不过这种掉面子的事儿迟少爷干不出来,他和迟寻的力气几乎相当,处于一个平衡的状态,让他怀疑迟寻是不是背着他去健身房举铁了。

“行啊,你清高。”迟檐冷笑,贴在迟寻耳边说,“你忘了你之前怎么被我操得下不来床的了?哥哥?”

最后一个字的尾音被拖长了一秒,听上去过分亲昵,像一对恋人在调情。

“而且我不是说了吗,我是你的男朋友啊,哥哥,”迟檐温热的呼吸打在迟寻被风吹得冰冷的脸颊上,激起一阵微弱的电流,“你不喜欢我吗?在床上你可不是这么说的,用完就要把我甩了?”

“……”

迟檐怎么不去做演员,这演技不拿奥斯卡真是亏了。

他们的距离很近,迟寻能闻到迟檐吐息间甜腻的果酒味,再次确认迟檐没喝多,这些话这些举动,完全是在他清醒状态下说的做的。

迟寻偷窥他这么久,比迟家所有人都了解他,这回忽然就有点看不懂了。

唯一的解释大概是,迟檐真的爽到了。

“你发什么呆,我跟你说话呢。”迟檐拧眉,很不满迟寻的沉默,“你也不想被你的同学老师看到你和你弟弟上床吧?”

很幼稚的威胁。

迟寻很轻很轻地笑了一下。

“你还有这种爱好?”他直视迟檐的眼睛,目光落在左眼角那颗泪痣上,很轻易地想起了泪痣上下起伏的样子。

迟檐脱口而出:“那还是比不过你,大摄影师。”

这说法放在现在已经不对了,毕竟迟寻忙于学业,大少爷跟他加上微信后,所有的照片都能从大少爷的朋友圈里保存下来,也没有任何偷拍跟踪的必要。

再者这人每天的行程好猜得不得了,白天在公司待着,晚上就去酒吧或者ktv混,又或者是哪个狐朋狗友的家里,哪天迟檐乖乖待在家里才是稀奇。

“所以呢?”迟寻垂眼,看着迟檐微微张开的唇,“你想怎么样?操我,还是被我操?你想和我当炮友?”

那个晚上迟檐对他说过的,又被还给了迟檐。

“不行?”迟檐死要面子,被猜中了想法也要拿出气势来,“这是对你技术的认可。”

紧接着,微凉的唇擦过他的嘴角,迟檐开车门推人再关门一气呵成,还不忘锁上车门,生怕人跑了。

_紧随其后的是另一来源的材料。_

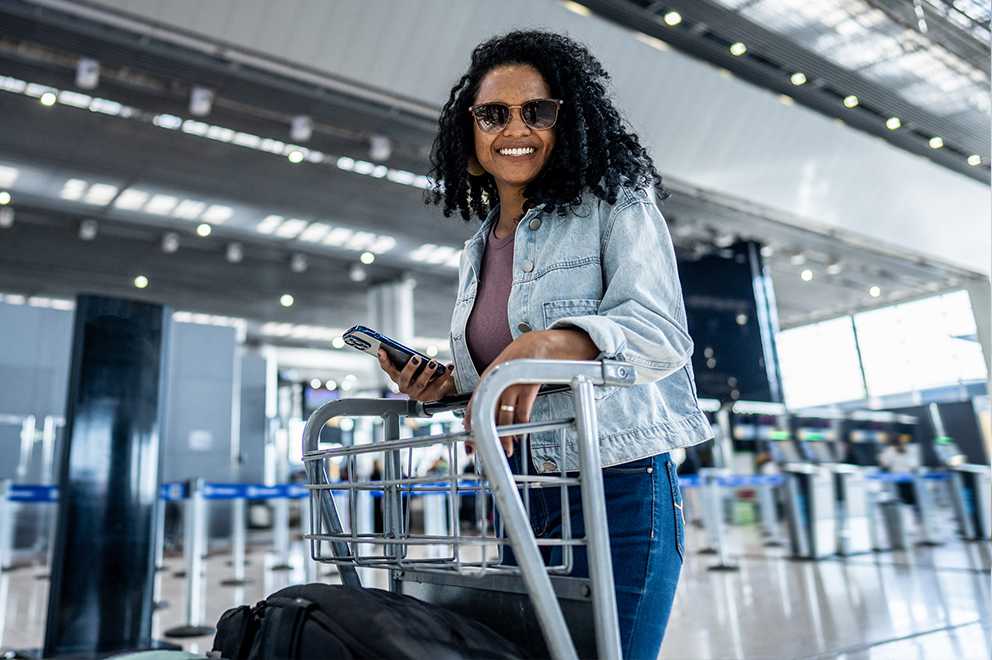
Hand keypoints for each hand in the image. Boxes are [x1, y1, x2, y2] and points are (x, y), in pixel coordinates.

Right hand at [377, 349, 455, 401]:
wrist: (438, 387)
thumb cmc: (423, 372)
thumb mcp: (415, 365)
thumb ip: (412, 360)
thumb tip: (416, 356)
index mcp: (397, 376)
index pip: (387, 368)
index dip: (383, 360)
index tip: (381, 350)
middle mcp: (404, 386)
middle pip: (404, 378)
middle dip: (410, 367)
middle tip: (417, 358)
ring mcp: (416, 393)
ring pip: (420, 383)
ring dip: (427, 372)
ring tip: (433, 363)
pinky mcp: (428, 396)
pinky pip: (437, 384)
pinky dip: (444, 374)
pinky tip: (449, 366)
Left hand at [465, 329, 597, 456]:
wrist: (537, 345)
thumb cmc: (517, 362)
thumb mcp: (499, 373)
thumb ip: (490, 391)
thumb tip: (481, 414)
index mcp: (486, 380)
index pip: (473, 406)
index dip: (470, 426)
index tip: (470, 442)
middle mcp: (496, 383)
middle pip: (487, 415)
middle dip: (486, 436)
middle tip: (485, 451)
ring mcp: (511, 385)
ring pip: (504, 419)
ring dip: (506, 437)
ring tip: (508, 449)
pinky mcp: (527, 388)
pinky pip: (522, 414)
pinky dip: (522, 427)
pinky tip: (521, 435)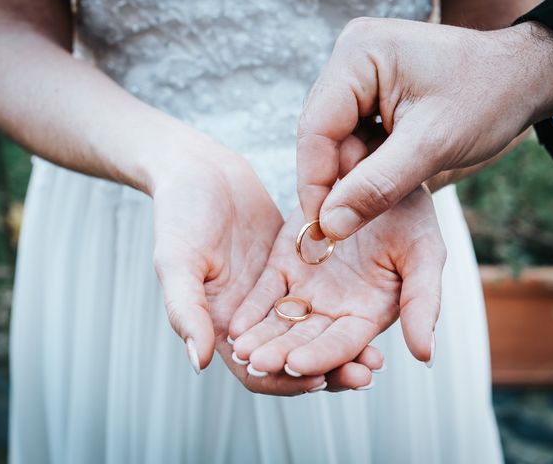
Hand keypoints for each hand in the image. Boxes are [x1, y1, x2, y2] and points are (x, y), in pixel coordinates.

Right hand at [152, 137, 382, 394]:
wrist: (199, 170)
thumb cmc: (178, 213)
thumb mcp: (176, 260)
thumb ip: (186, 310)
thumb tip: (198, 362)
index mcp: (220, 326)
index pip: (258, 374)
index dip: (287, 382)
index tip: (320, 378)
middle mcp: (250, 319)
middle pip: (293, 358)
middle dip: (328, 371)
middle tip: (365, 374)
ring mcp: (273, 295)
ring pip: (312, 333)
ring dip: (341, 348)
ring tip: (376, 357)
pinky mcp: (292, 270)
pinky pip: (320, 299)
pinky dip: (341, 311)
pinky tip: (372, 314)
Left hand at [228, 186, 444, 385]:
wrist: (380, 177)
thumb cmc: (411, 216)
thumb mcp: (424, 253)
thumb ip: (422, 301)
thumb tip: (425, 355)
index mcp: (369, 313)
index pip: (344, 343)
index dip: (322, 355)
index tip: (297, 364)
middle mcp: (335, 308)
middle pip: (306, 340)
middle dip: (281, 354)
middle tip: (257, 364)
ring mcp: (307, 289)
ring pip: (281, 322)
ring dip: (260, 337)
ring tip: (239, 350)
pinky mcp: (284, 266)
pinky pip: (266, 292)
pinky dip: (251, 309)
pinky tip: (234, 323)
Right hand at [296, 18, 552, 239]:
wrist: (521, 77)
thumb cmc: (488, 97)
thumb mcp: (431, 146)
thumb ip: (376, 187)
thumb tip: (329, 226)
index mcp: (359, 55)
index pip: (315, 128)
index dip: (314, 182)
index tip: (320, 229)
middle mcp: (350, 56)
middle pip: (320, 133)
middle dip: (335, 180)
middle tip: (344, 224)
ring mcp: (358, 70)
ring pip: (335, 138)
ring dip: (352, 173)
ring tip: (377, 195)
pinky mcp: (369, 87)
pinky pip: (352, 134)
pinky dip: (365, 162)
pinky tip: (386, 174)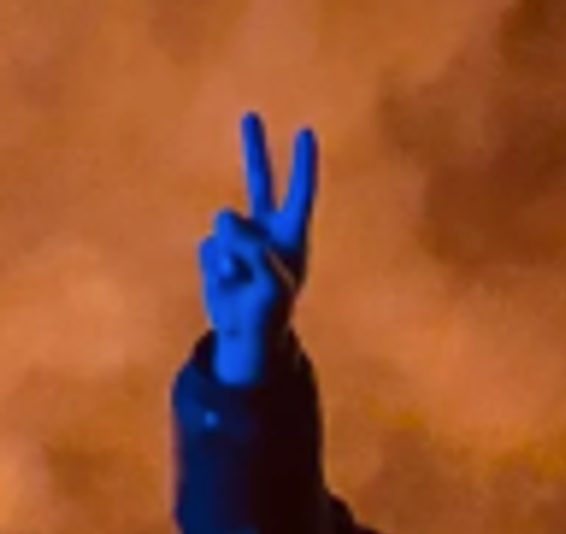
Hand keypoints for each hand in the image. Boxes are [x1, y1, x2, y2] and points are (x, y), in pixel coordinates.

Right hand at [199, 111, 319, 386]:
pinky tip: (226, 286)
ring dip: (231, 253)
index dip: (303, 166)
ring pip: (225, 223)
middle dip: (254, 149)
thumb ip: (254, 250)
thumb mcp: (274, 286)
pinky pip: (209, 248)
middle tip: (251, 115)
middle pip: (259, 182)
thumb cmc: (271, 314)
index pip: (299, 195)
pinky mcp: (215, 251)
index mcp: (291, 238)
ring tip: (242, 282)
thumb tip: (226, 221)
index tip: (307, 133)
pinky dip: (216, 269)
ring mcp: (238, 239)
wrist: (246, 337)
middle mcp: (265, 231)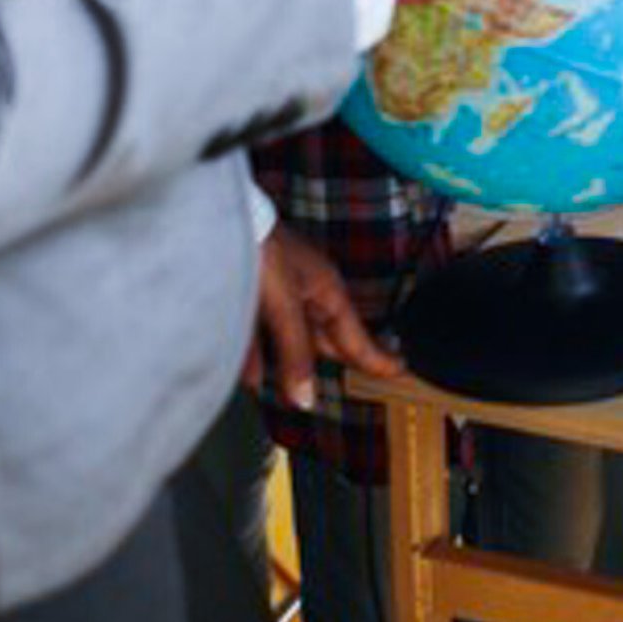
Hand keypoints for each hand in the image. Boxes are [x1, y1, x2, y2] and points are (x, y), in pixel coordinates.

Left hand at [247, 222, 401, 411]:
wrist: (223, 223)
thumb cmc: (264, 250)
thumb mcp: (284, 306)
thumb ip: (295, 353)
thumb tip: (307, 398)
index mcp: (327, 290)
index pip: (357, 336)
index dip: (377, 356)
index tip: (400, 370)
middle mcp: (307, 292)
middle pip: (327, 337)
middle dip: (339, 359)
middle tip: (359, 380)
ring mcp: (280, 292)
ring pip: (292, 337)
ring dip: (292, 364)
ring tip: (296, 390)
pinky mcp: (253, 294)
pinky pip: (261, 335)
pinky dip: (258, 358)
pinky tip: (253, 379)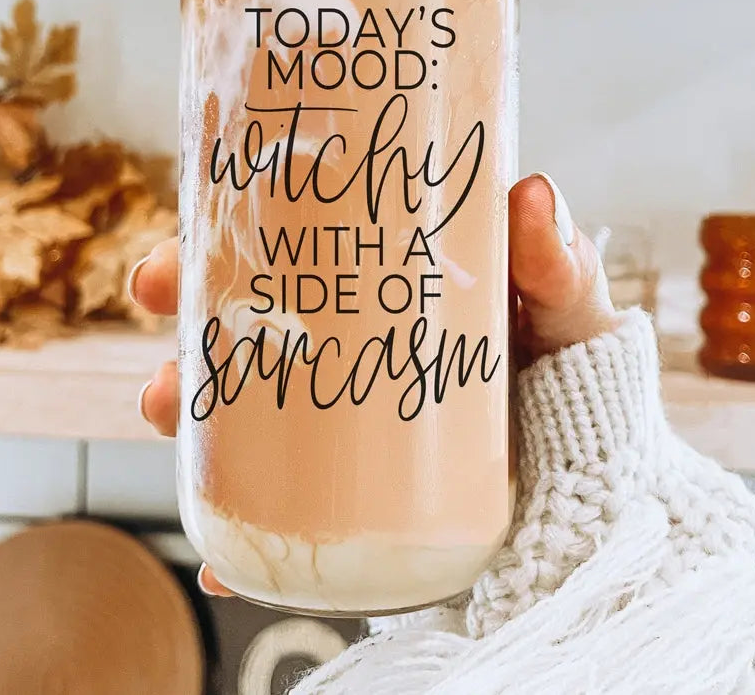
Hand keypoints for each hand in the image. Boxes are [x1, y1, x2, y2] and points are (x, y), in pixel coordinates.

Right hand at [131, 173, 618, 597]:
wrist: (596, 482)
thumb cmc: (571, 372)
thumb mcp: (564, 310)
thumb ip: (555, 265)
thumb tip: (533, 194)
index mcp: (382, 289)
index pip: (289, 250)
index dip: (222, 241)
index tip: (177, 245)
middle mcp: (346, 350)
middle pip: (245, 325)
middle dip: (185, 318)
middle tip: (158, 300)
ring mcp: (341, 428)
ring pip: (241, 411)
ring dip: (187, 412)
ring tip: (165, 414)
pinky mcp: (352, 500)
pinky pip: (280, 517)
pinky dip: (245, 538)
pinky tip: (224, 560)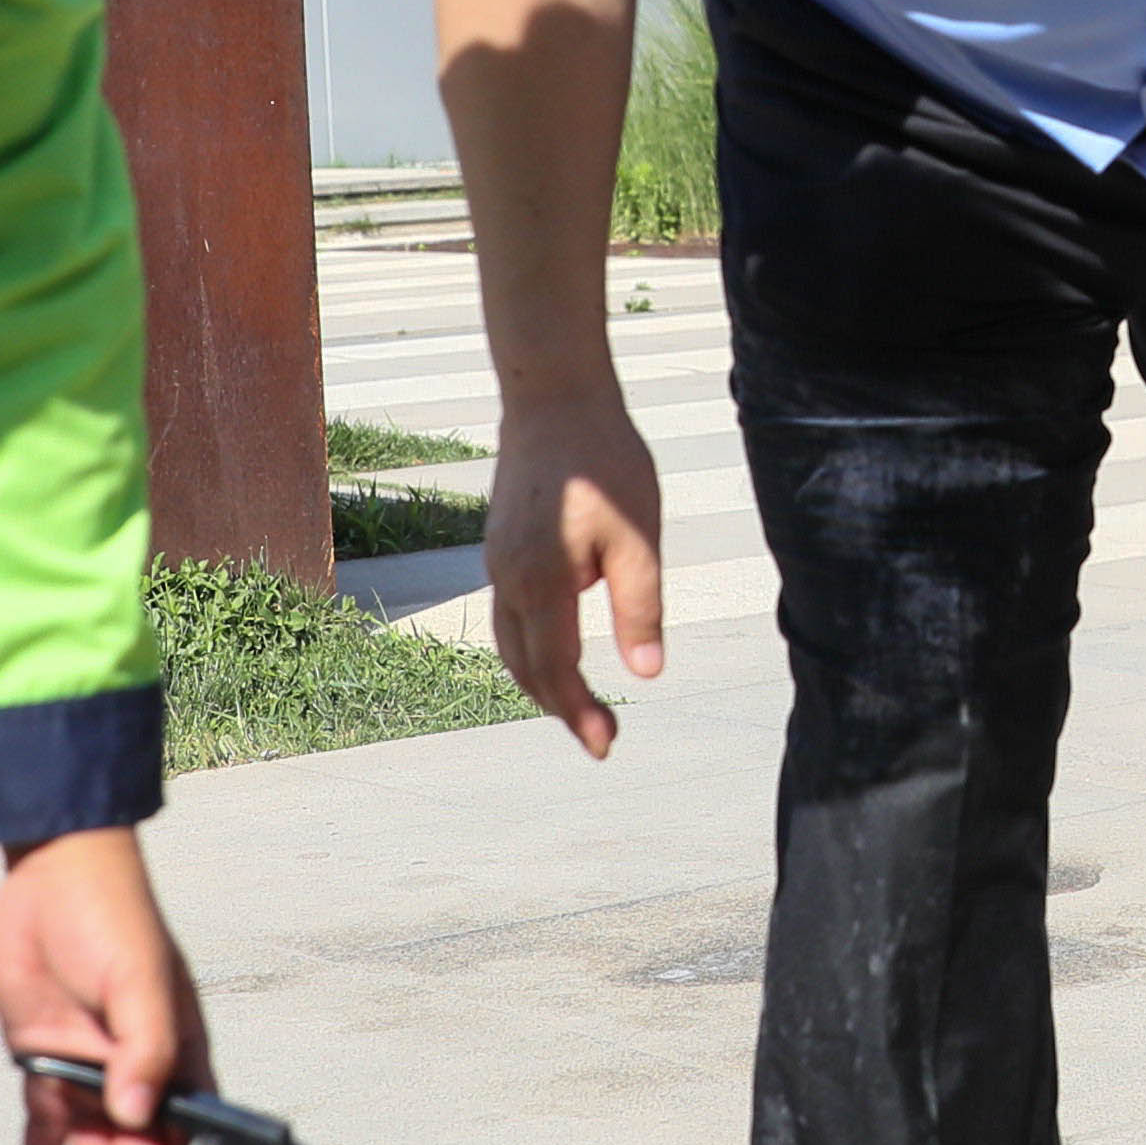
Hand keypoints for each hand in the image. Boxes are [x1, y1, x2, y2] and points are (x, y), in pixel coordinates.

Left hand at [0, 826, 211, 1144]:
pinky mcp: (47, 1066)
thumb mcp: (136, 979)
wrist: (51, 876)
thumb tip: (137, 1115)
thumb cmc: (112, 917)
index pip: (194, 1137)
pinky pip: (47, 1133)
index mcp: (180, 1058)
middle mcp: (140, 1075)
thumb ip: (143, 1048)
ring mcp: (93, 1074)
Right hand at [489, 381, 669, 755]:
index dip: (580, 713)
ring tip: (578, 705)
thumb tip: (647, 672)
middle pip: (526, 667)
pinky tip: (556, 649)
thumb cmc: (605, 462)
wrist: (553, 399)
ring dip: (541, 682)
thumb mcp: (638, 536)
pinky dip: (529, 649)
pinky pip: (507, 617)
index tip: (605, 745)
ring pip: (510, 645)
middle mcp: (508, 580)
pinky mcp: (499, 547)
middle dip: (562, 707)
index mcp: (543, 583)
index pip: (558, 669)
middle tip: (602, 736)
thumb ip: (640, 607)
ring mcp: (497, 563)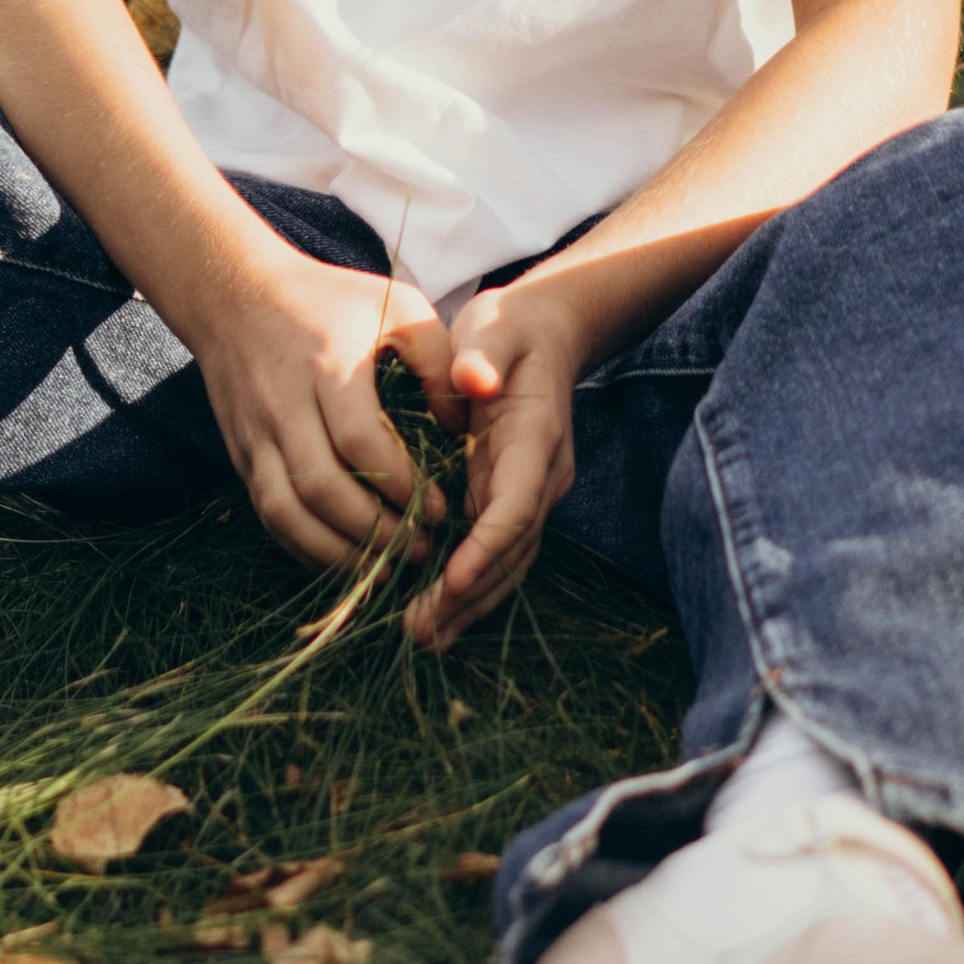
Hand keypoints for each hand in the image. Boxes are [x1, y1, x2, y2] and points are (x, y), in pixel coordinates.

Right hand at [183, 230, 457, 573]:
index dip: (402, 485)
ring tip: (385, 570)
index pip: (360, 442)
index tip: (440, 508)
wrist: (234, 294)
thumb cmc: (328, 300)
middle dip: (375, 531)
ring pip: (287, 511)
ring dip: (337, 552)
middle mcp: (283, 405)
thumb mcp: (395, 306)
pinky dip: (305, 547)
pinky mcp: (241, 455)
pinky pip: (270, 514)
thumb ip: (437, 359)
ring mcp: (255, 434)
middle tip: (422, 550)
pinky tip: (345, 560)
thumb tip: (462, 428)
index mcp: (327, 366)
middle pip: (321, 487)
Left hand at [407, 272, 591, 650]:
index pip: (516, 505)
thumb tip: (474, 379)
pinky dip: (469, 588)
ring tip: (423, 636)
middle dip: (471, 594)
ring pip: (507, 563)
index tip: (452, 580)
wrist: (541, 336)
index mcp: (535, 438)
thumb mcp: (494, 327)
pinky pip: (494, 555)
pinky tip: (436, 616)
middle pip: (513, 550)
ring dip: (469, 604)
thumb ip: (483, 353)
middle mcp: (540, 476)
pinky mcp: (510, 499)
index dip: (487, 547)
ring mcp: (529, 492)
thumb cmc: (508, 331)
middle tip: (422, 630)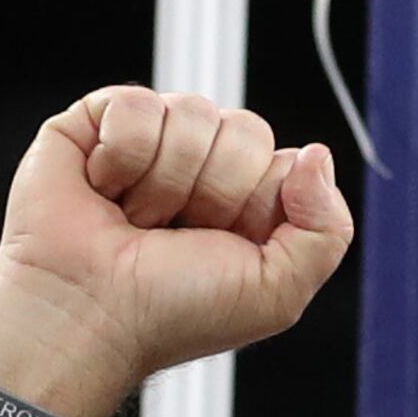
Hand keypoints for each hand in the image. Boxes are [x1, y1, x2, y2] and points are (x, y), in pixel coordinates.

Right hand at [0, 87, 355, 416]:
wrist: (90, 313)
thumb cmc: (173, 312)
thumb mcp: (277, 292)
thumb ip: (327, 229)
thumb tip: (317, 155)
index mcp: (247, 204)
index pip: (284, 161)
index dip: (259, 202)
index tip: (224, 243)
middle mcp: (202, 169)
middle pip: (245, 130)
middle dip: (215, 190)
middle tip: (175, 233)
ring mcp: (151, 142)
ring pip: (192, 112)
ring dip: (165, 181)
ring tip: (135, 220)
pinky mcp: (97, 122)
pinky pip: (136, 103)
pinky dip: (122, 155)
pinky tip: (104, 190)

迟檐十八岁高中毕业,家里把他送去国外读了几年书,回来之后直接进了家里的公司,倒是没让他从底层干起,选了个不上不下的职位,时不时给他一些小项目锻炼一下。

毕竟迟家的当家人还健在,掌握着最大的话语权。迟檐的爸爸有些溺爱孩子,也可能是一种补偿,没要求儿子太多,处于一种放养的状态,今年下半年更是纵容迟檐迟到早退,甚至偶尔不来上班。

迟檐二十几岁,没谈过恋爱,身边的朋友倒是有换对象换的勤快的,迟檐懒得跟别人维持这么一段亲密关系,也没对谁动过心。

以前看朋友谈恋爱的时候,迟檐偶尔也会想象自己以后会找个什么对象,虽然他没有对于理想型的具体要求,但当时的他也绝对不会想到几年后的今天会和自己同父异母的哥哥成为炮友。

当然了,打炮不是谈恋爱,单纯上个床还要谈感情就太过复杂了。迟檐刻意回避了那些乱七八糟的东西,可能是不愿意,也可能是不敢。

当他一口咬在迟寻的肩膀上时,他的大脑一片空白,被操射之后的第一个念头竟然是迟寻是不是真的嗑药了。

但是真的很爽,爽到他搂着迟寻的脖子接吻,深夜剧烈运动出的汗蹭在他的脸上,他也没嫌弃。

“我们说好的……”迟檐被猛地顶了一下,“一人…一次,嗯,你不许耍赖。”

“知道了。”

最会耍赖的就是他自己。

迟寻垂下眼,指尖按在迟檐左眼的眼角,那块地方通红一片,还能隐隐感到一股湿意,但迟檐半闭着眼,迟寻只是推测他哭了。

他看了一会,从手边拿起一个皮质的项圈,俯下身来抬起迟檐的脖子,慢条斯理地帮他戴了上去。

这项圈是黑色的,中间有个镂空的爱心,下面挂着一个银色的铃铛和一条很长的锁链。

迟檐被冰凉的皮革刺激得抖了一下,铃铛随着他的动作响起。迟檐愣了一下,胡乱摸着脖子上的东西,不知道是羞耻还是愤怒地踹了迟寻一脚。

“我不要带这个,给我摘掉。”

迟寻完全无视他的提议,拽了拽手里的链条,迟檐立刻就有种窒息的感觉,他从迟寻的手臂一路摸下去,想把自己的命运掌握在自己手里,奈何迟寻反握住他的手,类似于十指相扣的动作,锁链的尽头被绕成一个圈,夹在他们滚烫的掌心之间。

“狗就是应该戴这个,不是吗?”

“小檐。”

这种话在床上说别有一种意味,迟檐被迫仰起脖子,一方面觉得自己被羞辱了,另一方面又想这人是真会玩,把他当呢?

迟檐喘了两声,似乎有些不满,“你才是狗。”

迟寻没说话,慢慢收紧链条,直到迟檐不得不撑着床坐起来,跟他面对面,脖子上的铃铛疯狂地摇晃,迟檐觉得好吵。